Upgrading to Rails 4.2
The new 4.2 release of rails just hit RC3 and should be available for release before Christmas. So, I decided to take advantage of the new adequate record update and the fancy new active jobs interface for a project I am working on.
Here are the notes from my experience
Remember to set the correct gem version ... you dummy
If you were to say run rake rails:update
without actually updating the Gemfile it would probably not actually do anything helpful. Probably.
This is actually the first step in the handy rails guide to updating rails. But if you happend to have a nasty head cold you might happen to skim over this part and imagine that the Rails Magic TM might just make it work for you ... hypothetically speaking. So do this first.
You will probably also want to do a
$ bundle update $ bundle installFollowed by a
bundle outdated
So that you can determine which other gems you might want to update. I actually did this step last after updating rails so that I could get rails working first, then suss out any bugs caused by updated gems.
N.B. the project I'm working on is relatively small, so there wasn't a ton of regression testing that needed to be done in updating gems. YMMV
Diffs for days, er ... hours ... maybe an hour
After appropriately updating the Gemfile as in step 0, I now ran the appropriate rake rails:update
task and it gave me all the shiny new rails files.
Then, I used my favorite diff tool (RubyMine) to compare the changes with the previous git commit.
Upgrade Issues
I was upgrading from a rails 4.0 project so I found a few things that were also updated in 4.1, which needed to be addressed.
Moving the asset paths
4.2 reccommeds moving asset related items to config/initializers/assets.rb
. My project had a few directives scattered around the application.rb
, production.rb
and development.rb
files, so I took the opporunity to move them to a more central location.
As of rails 4.1 app/assets/fonts
is now included in the default asset path, so that can be removed.
I also took the opportunity to remove any config.assets.precompile
commands for font files. appart from svg files, these are essentially binary files and don't need to be processed.
Keep your secrets elsewhere
config/secrets.yml
is now the new place for the super-long super-secret string used in secure cookies.
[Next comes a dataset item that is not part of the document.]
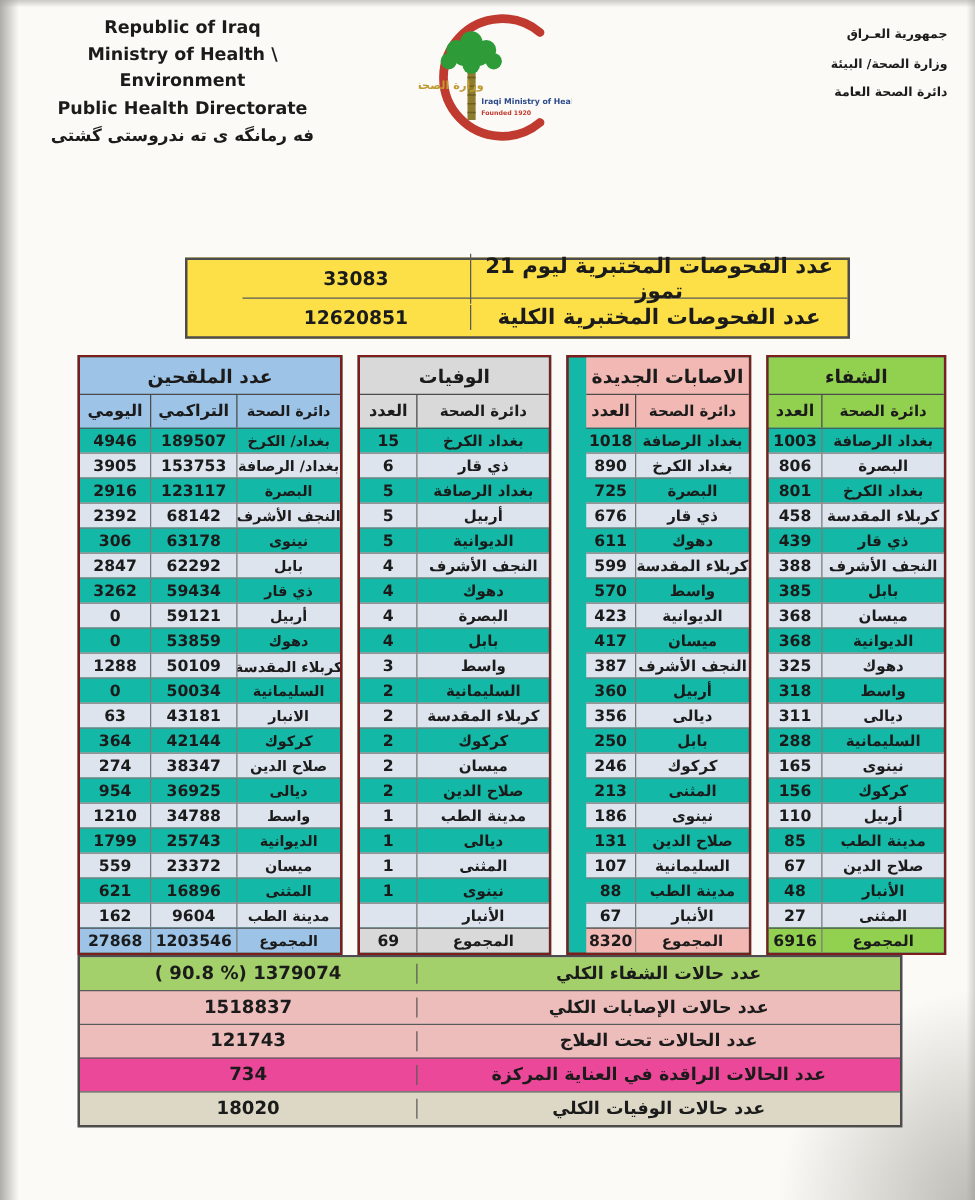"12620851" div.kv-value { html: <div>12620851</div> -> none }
Gone are the days of config/initializers/secret.rb
... unless you are doing some kind of really cool automatic secret setting thing.
When config is not enough
I was also getting an error when trying to start the rails server
undefined local variable or method `config' for main:Object (NameError)
As it turns out you need to change things like
config.assets.precompile
to
Rails.application.config.assets.precompile
since you are no longer in the same context in the initializer.
Other Considerations
Web Console
The idea of the webconsole is interesting and is certainly a step up from the default error page. However, I've been using the better errors gem which plays nice with pry and looks a little more calming than the default ruby red error page.
Responding to the lack of response from respond_with
Until I read about it in the rails changelog I had never deigned to use the respond_with
method in my controller or to use responds_to
at the at the class level. However after reading this article and checking out the responders gem, it looks like something I might want to experiment with to eliminate some repetition in my controller code (even though DHH hates it).
That was about it. It was interesting to read through all of the configs and to eliminate cruft where it had built up over time.